道の駅は、先に立候補を表明した島村が公約で「凍結」を掲げて、争点に浮上した。隣接する東郷町でも昨年五月、道の駅の計画を争点に町長選が行われ、反対を訴えた現町長が初当選を果たしていた。
「名古屋と豊田のベッドタウン」との印象が強いこの地域で、道の駅の計画が持ち上がるのは、まちづくりに特色を出したい行政に、魅力的に映るからだ。
「道の駅は単なる物販や休憩施設ではない。防災や子育て支援の拠点も含めた施設」。現市政の継承を掲げる近藤は、政策面の主張では道の駅に時間を割く。「国も支援する事業に相手方の主張は『凍結』。私は残念に思う」とし、自民、公明から推薦を受け、「国、県とのパイプ」を強調する戦術も展開する。
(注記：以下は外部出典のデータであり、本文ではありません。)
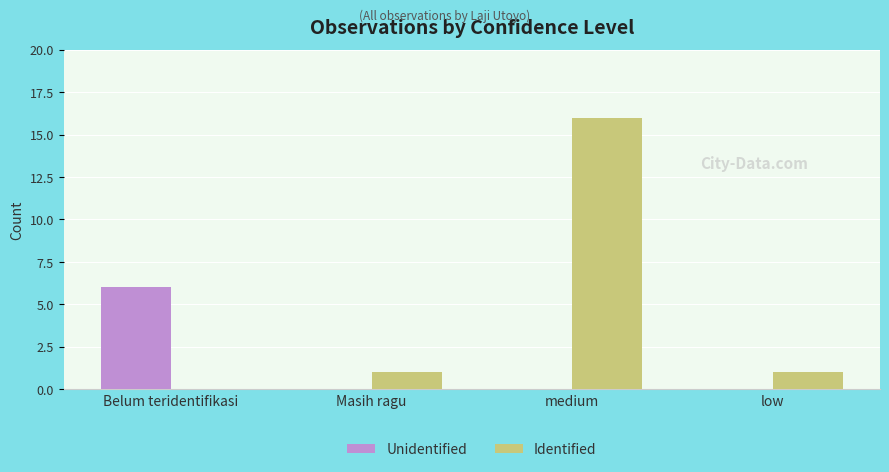

True or false: Unidentified has a value of 0 at medium.

True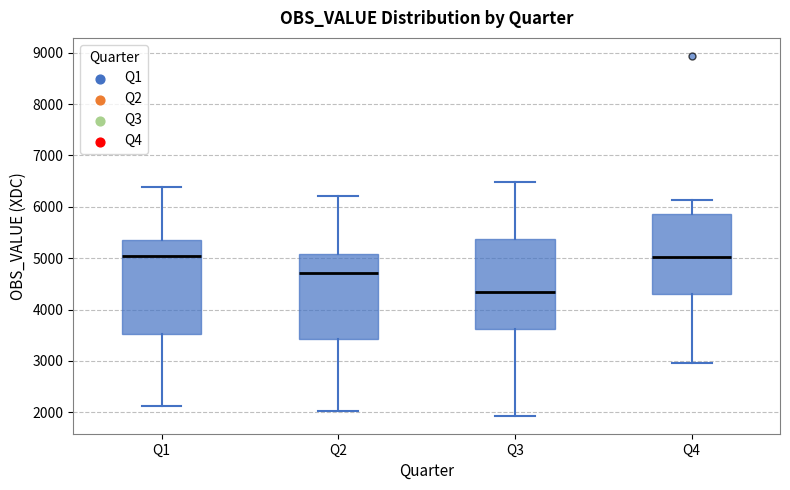

Reading left to right, read every box against the y-axis: the position of its median line, the range the box covers, and the ends of its whiskers. The values are not printed on the chart, so give them approximately, as read against the axis.

Q1: median 5000, box 3500 to 5400, whiskers 2100 to 6400
Q2: median 4700, box 3400 to 5100, whiskers 2000 to 6200
Q3: median 4300, box 3600 to 5400, whiskers 1900 to 6500
Q4: median 5000, box 4300 to 5900, whiskers 3000 to 6100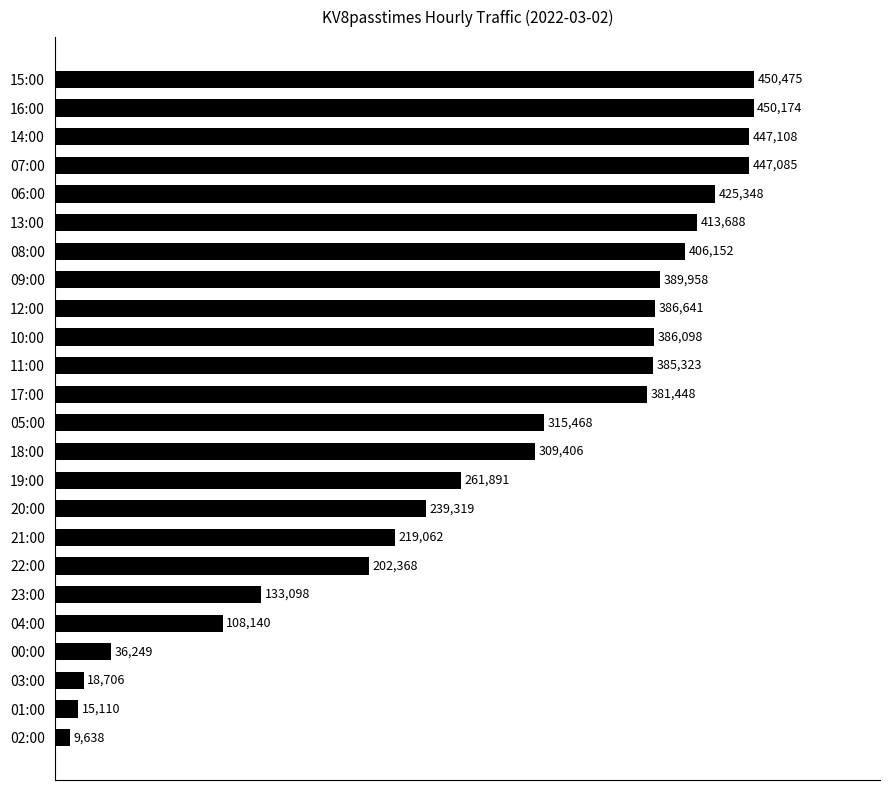

Are the bars grouped side by side (vs. stacked)?

No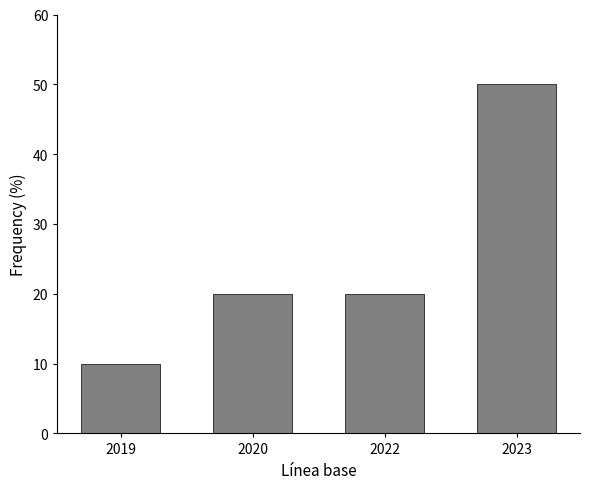

Reading left to right, list all the values displayed in this chart.

2019=10	2020=20	2022=20	2023=50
県内初の女性市長を目指す島村は、議員時代から「市民派」を掲げ、市政に是々非々の対応をしてきた自負がある。「総額は二十億円以上。集客が五十万人を下回れば赤字だ。日進にはリスクが高い」。住宅街でのつじ立ちを続ける中、道の駅に対する不安を率直に語りかける。
ボランティアが支える「ネットワーク型の選挙」を自称し、政党の支援を受けない。集会を開く従来の選挙手法も取らない。
「道の駅より、教育や福祉だ」。流入が続く若い子育て世代層を照準に、支持政党なしとする票の掘り起こしに取り組む。